昴はそんな自分を見て愉快そうに顔を歪めた。
「そんなにショックだった?…大河」
昴が笑みを浮かべたまま近づいてくる。
後ずさろうとしても、足が動かない。
まるで呪縛にかかったように。
「キスくらいでこんなに顔を真っ赤にして……」
細くてしなやかな指が自分の顎にかかる。
つい、と上向かされた。昴と視線が合う。
吸い込まれそうなほど、黒くて神秘的な瞳が自分を見つめていた。
「……何なら、君ともしようか?興味はあるんだろう?…立ち去らなかったんだしさ」
顔が近づく。
吐息がかかりそうなほど唇が迫ってきて…
「…っ。
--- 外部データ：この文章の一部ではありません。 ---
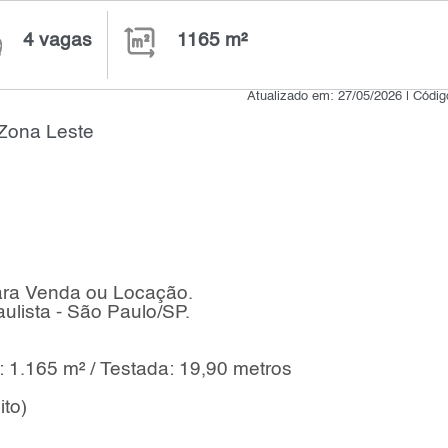
4 vagas
1165 m²
Atualizado em: 27/05/2026 | Códi
 Zona Leste
ara Venda ou Locação.
ulista - São Paulo/SP.
l: 1.165 m² / Testada: 19,90 metros
ito)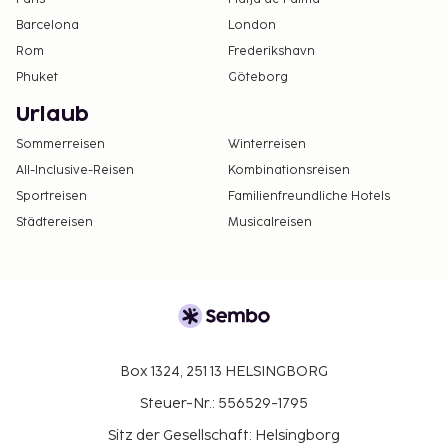
Barcelona
London
Rom
Frederikshavn
Phuket
Göteborg
Urlaub
Sommerreisen
Winterreisen
All-Inclusive-Reisen
Kombinationsreisen
Sportreisen
Familienfreundliche Hotels
Städtereisen
Musicalreisen
Box 1324, 251 13 HELSINGBORG
Steuer-Nr.: 556529-1795
Sitz der Gesellschaft: Helsingborg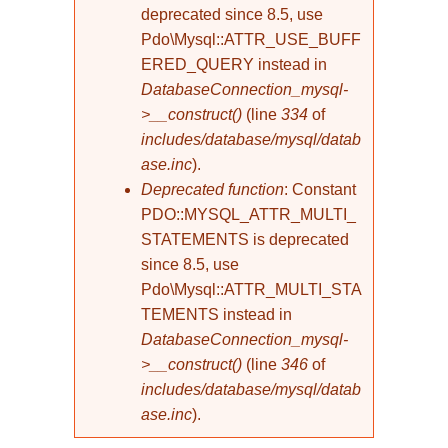
deprecated since 8.5, use
Pdo\Mysql::ATTR_USE_BUFF
ERED_QUERY instead in
DatabaseConnection_mysql-
>__construct()
(line
334
of
includes/database/mysql/datab
ase.inc
).
Deprecated function
: Constant
PDO::MYSQL_ATTR_MULTI_
STATEMENTS is deprecated
since 8.5, use
Pdo\Mysql::ATTR_MULTI_STA
TEMENTS instead in
DatabaseConnection_mysql-
>__construct()
(line
346
of
includes/database/mysql/datab
ase.inc
).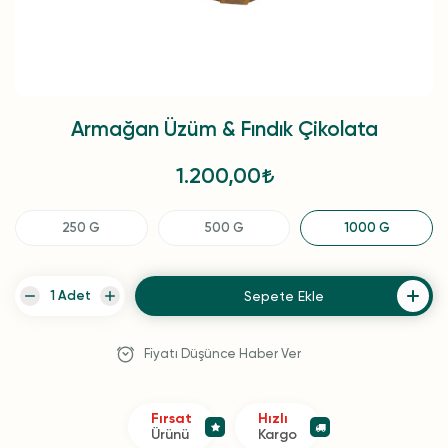
Armağan Üzüm & Fındık Çikolata
1.200,00
250 G
500 G
1000 G
Sepete Ekle
Fiyatı Düşünce Haber Ver
Fırsat
Hızlı
Ürünü
Kargo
やめてください!」
あと少し、という所でやっと身体が動いた。
昴を力一杯突き飛ばす。
小柄な昴はよろめいたが、倒れる事はなかった。
「…す、すいません……失礼します!」
気が動転して、何を言えばいいのかもわからずそれだけ言い残して一目散にその場を走り去る。
「はぁっ……はぁ…っ……」
部屋まで走って、飛び込むと鍵をかけてベッドに倒れこむ。
さっき見た光景の一部始終が甦ってきて、頭を振り払う。
全てが信じられなかった。
昴が担任とキスをしていたことも。
昴が自分とキスしようとしたことも。
全てが完璧で洗練された昴。
自分の中で神や天使のように崇めていた存在の生々しい部分を見せ付けられて、混乱していた。
心のどこかで、昴は無垢で穢れない存在なのだと思っていた。
なのに……。
「昴さん…あなたは……」
ぽつりと呟いたが、その先の言葉は出てこなかった。